DATASET EXTRACT
>>>>>

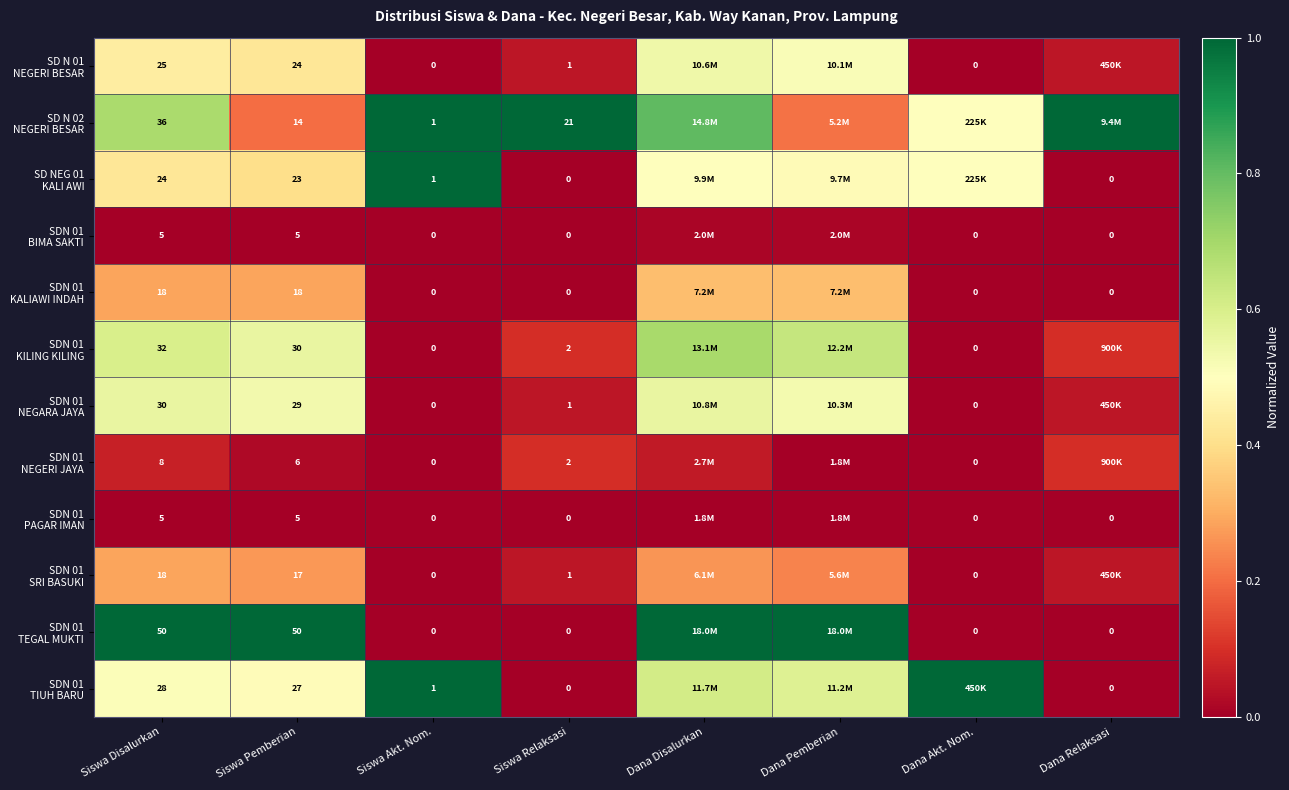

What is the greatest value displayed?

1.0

<<<<<
>>>>>

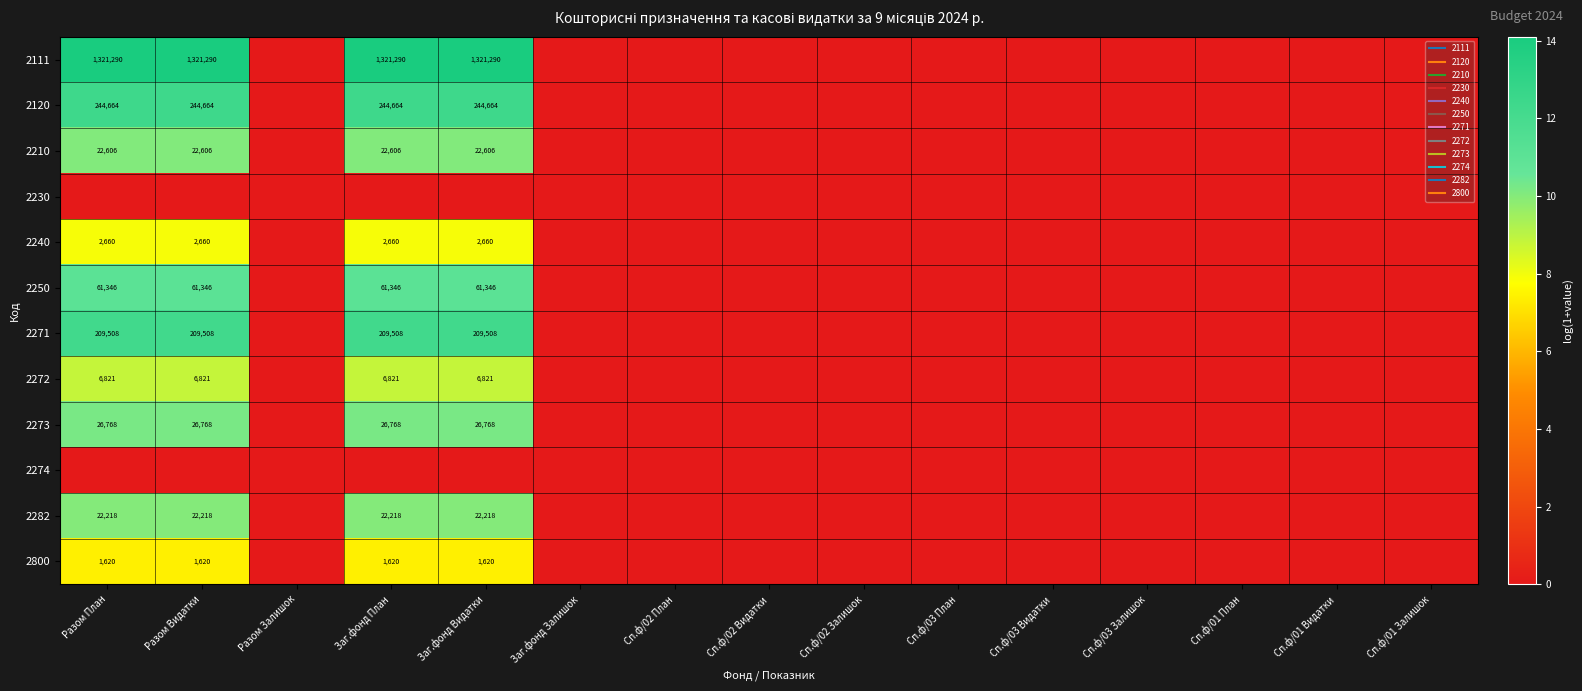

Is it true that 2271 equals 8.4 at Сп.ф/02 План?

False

<<<<<
>>>>>

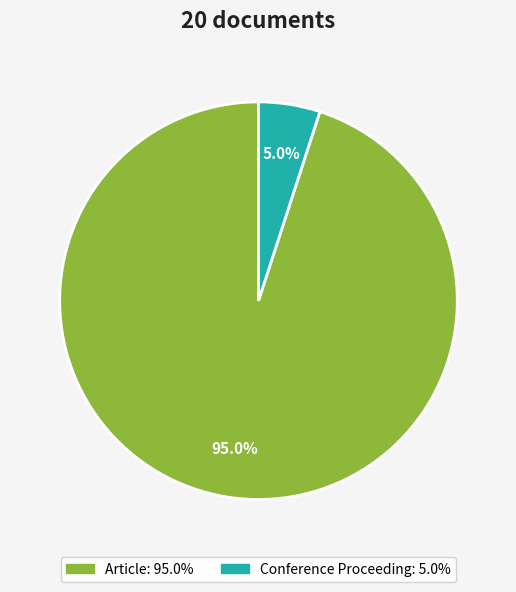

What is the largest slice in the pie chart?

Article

<<<<<

Extract every line above that contains the string "What", treating uppercase and lowercase as distinct.

RESPONSE FOR THIS EXERCISE
What is the greatest value displayed?
What is the largest slice in the pie chart?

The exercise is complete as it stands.